The New Hampshire primary reshuffled the cards, promising an exhilarating race to the White House.
Bernie Sanders won a commanding victory over Hillary Clinton in the New Hampshire primary Tuesday, and Donald Trump also scored a big win in a triumph of two candidates who have seized on Americans’ anger at the Washington political establishment.
Both outcomes would have been nearly unthinkable not long ago.
Sanders, a self-described democratic socialist, beat a former secretary of state and first lady once seen as the all-but-certain Democratic nominee. While Clinton remains the favorite in the national race for the Democratic nomination, the win by the Vermont senator could be a springboard into a competitive, drawn-out primary campaign.
For Trump, the brash real estate magnate and television personality who has never held public office, the win was an important rebound after his loss to Texas Senator Ted Cruz in last week’s Iowa caucuses, the first nominating contest. Trump has led national polls for months and the New Hampshire victory reinforces his position as front-runner, proving he can win votes, and giving credibility to his upstart populist candidacy.
“Wow, wow, wow, wow,” Trump declared, savoring his victory at a campaign rally before promising swift action as president on the economy, trade, health care, drug abuse and more. “We are going to do something so good and so fast and so strong and the world is going to respect us again. Believe me.”
For some Republican leaders, back-to-back victories by Trump and Cruz, an uncompromising conservative, add urgency to the need to coalesce around a more mainstream candidate to challenge them through the primaries. However, Tuesday’s vote did little to clarify who that candidate might be.
Ohio Gov. John Kasich finished second after devoting almost all of his campaign resources to New Hampshire. Competing for third were Cruz, former Florida Gov. Jeb Bush and Florida Sen. Marco Rubio. All looked for a strong showing that would produce an influx of new donor money and attention as the election moves on to the Feb. 20 South Carolina primary.
New Jersey Gov. Chris Christie, who had dedicated a significant amount of time to New Hampshire, lagged behind in the vote count, casting doubt on the future of his campaign. He told supporters that instead of going to South Carolina, he’ll head home to “take a deep breath” and take stock of his struggling presidential bid.
The day was also a blow for Rubio, who had appeared to be breaking away from the second-tier Republican pack after a stronger-than-expected third-place showing in Iowa. But he stumbled in a debate Saturday under intense pressure from Christie who cast the young senator as too inexperienced and too reliant on memorized talking points to become president.
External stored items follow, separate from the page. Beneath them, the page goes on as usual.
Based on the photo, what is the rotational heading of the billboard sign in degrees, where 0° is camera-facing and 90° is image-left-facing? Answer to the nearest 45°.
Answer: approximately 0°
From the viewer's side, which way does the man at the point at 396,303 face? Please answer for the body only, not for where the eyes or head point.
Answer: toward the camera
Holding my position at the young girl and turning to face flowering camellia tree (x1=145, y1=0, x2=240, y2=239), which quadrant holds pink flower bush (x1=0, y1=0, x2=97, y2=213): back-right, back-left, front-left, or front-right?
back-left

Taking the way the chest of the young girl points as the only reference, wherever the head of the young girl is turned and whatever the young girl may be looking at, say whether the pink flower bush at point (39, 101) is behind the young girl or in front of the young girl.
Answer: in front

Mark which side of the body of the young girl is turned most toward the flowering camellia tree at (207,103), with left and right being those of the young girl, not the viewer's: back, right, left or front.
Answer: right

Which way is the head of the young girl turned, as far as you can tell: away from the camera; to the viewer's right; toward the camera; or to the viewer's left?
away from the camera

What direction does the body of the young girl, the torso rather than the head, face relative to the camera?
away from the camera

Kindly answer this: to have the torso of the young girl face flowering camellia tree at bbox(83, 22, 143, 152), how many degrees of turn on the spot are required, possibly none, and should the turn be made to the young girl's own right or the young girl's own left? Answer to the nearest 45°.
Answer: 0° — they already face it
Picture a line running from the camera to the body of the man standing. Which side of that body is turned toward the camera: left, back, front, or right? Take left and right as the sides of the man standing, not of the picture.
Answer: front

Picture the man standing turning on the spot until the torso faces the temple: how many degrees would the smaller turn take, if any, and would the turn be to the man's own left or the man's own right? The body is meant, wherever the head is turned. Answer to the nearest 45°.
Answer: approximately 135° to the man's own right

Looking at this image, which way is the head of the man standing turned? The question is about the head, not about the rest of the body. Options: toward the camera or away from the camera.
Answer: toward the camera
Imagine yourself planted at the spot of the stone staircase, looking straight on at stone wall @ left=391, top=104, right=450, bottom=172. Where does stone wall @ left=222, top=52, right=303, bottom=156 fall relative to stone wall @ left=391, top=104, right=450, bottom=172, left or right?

At stake Tuesday were less than 1 percent of the delegates who, at party national conventions in July, will choose nominees to succeed President Barack Obama. But a strong showing in New Hampshire can give a candidate momentum ahead of state contests in coming weeks, including the March 1 “Super Tuesday,” when 11 states vote.
Nearly half of voters in the Republican primary made up their mind in the past week, according to early exit polls conducted by Edison Research for the Associated Press and the television networks.
In a sign of Trump’s impact on the race, two-thirds of Republican voters said they support a ban on Muslims entering the US, a position the billionaire outlined last year amid rising fears of terrorism emanating from the Middle East.
Among Democrats, Sanders, who narrowly lost in Iowa, had maintained a sizeable advantage over Clinton in New Hampshire for weeks. He appeals to liberal Democrats who believe Obama hasn’t done enough to address the nation’s disparity in wealth.
Sanders said at a raucous victory party that his win sends a message “that the government of our great country belongs to all of the people and not just a handful of wealthy campaign contributors” and their political committees.
Clinton echoed Sanders’ calls for tackling income inequality, but cast herself as more prepared to make good on her policy pledges. “People have every right to be angry. But they’re also hungry, they’re hungry for solutions,” she said.
But Clinton has been on the defensive, about her ties to Wall Street — including hundreds of thousands of dollars in speaking fees from financial firms — and her use of a personal email account for official business while secretary of state, which has raised questions about whether she mishandled government secrets and about her overall trustworthiness.
Clinton’s campaign argues she will perform better as the race heads to more racially diverse states, including Nevada and South Carolina. Both New Hampshire and Iowa are overwhelmingly white states that are far less diverse than the nation — and particularly the Democratic electorate — as a whole.
While Sanders’ victory means he’s assured of a majority of the state’s pledged delegates, Clinton remains ahead in the overall delegate count due to support from superdelegates — the party officials who can support the candidate of their choice at the convention. Overall, Clinton has amassed at least 392 delegates and Sanders at least 42; the magic number to clinch the nomination is 2,382.
By winning Tuesday, Trump will take the lead in the race for delegates for the Republican National Convention. But it won’t be much of a lead.
There are only 23 delegates at stake in New Hampshire’s Republican primary, and they are awarded proportionally, based on the statewide vote. Trump will win at least nine. A candidate needs 1,237 delegates to win the nomination.